According to the CFE738 engine text, on what date did the FAA certify the engine?

> **Text extract**
***

The CFE CFE738 is a small turbofan engine aimed at the business/commuter jet market manufactured by the CFE Company, and is used on the Dassault Falcon 2000.

==Design and development==
The success of the GE27/GLC38 gas generator development of the 1980s led to the formation of the CFE Company by GE and the Garrett Engine Division of Allied Signal (now Honeywell) in 1987.

The CFE738 is a two-shaft design, consisting of a single stage bypass fan connected via one shaft to a 3-stage low-pressure (LP) turbine at the rear of the engine; with a six-stage combination low-pressure/high-pressure (LP/HP) axial/centrifugal compressor (five axial stages and one centrifugal stage) driven by a two-stage HP turbine, between the fan and the LP turbine, on the other shaft. There is an axial combustion chamber between the compressor stages and the HP turbine. A mixer is built in to the jetpipe to mix cold bypass air with the hot exhaust gases. The engine has an overall pressure ratio of 35:1, which is extremely high for an engine with a centrifugal compressor. Other cycle parameters are a bypass ratio of 5.3 and airflow of 240 lb/s (108.9 kg/s). The take-off thrust is 5,600 lbf (24.9 kN), flat-rated to ISA +15°C (30°C, 86°F).

Chosen to power the Falcon 2000 in 1990, the engine was also first run in May 1990, and it was first flown on a Boeing 727 testbed on 31 August 1992. The CFE738-1 made its inaugural flight on a Falcon 2000 prototype on March 4, 1993. It was certified by the United States Federal Aviation Administration (FAA) on December 17, 1993, and it entered service in 1994.

***

Data records
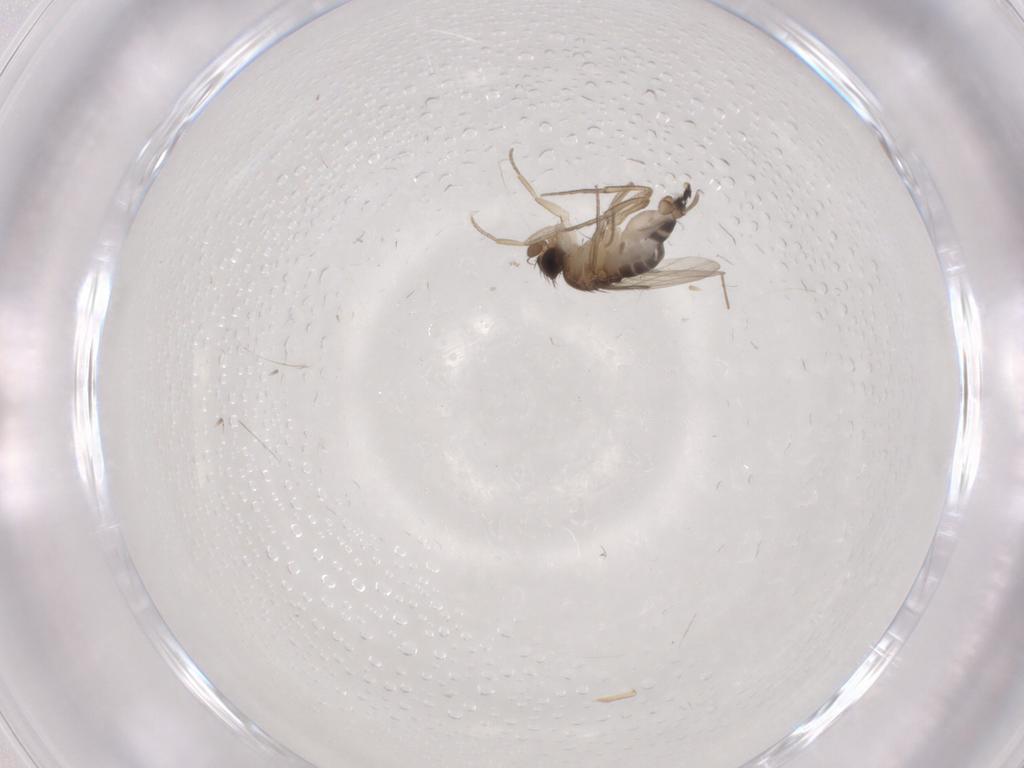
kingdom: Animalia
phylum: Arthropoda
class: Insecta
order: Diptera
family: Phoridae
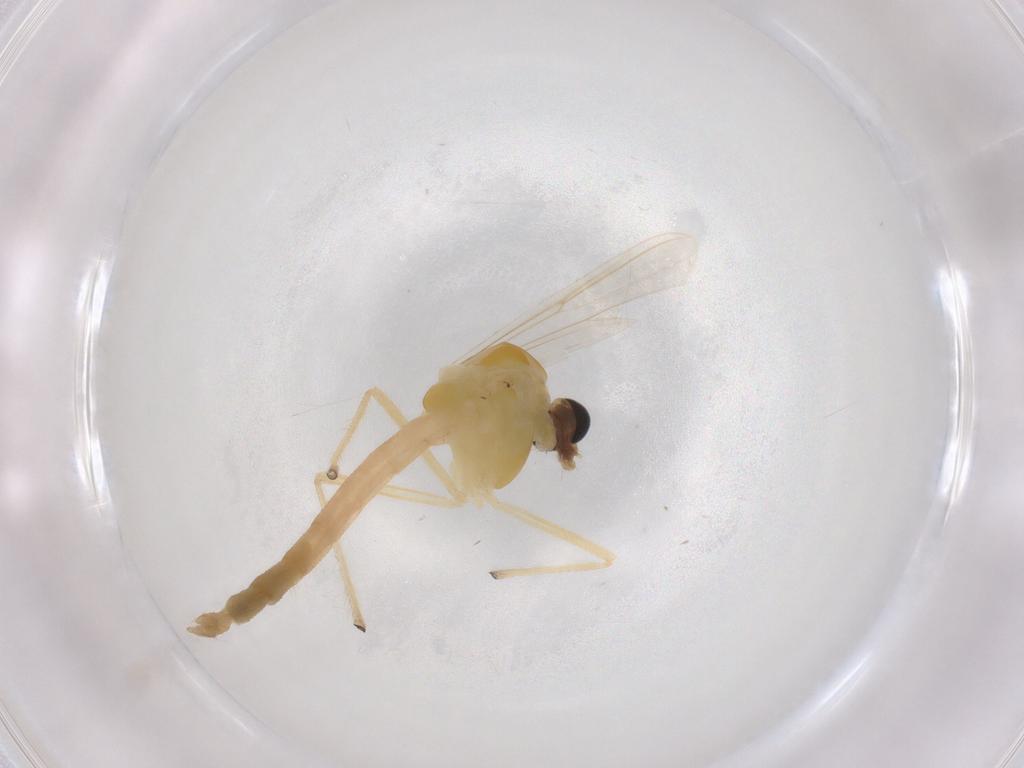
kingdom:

***

> **Answer to this problem**
December 17, 1993.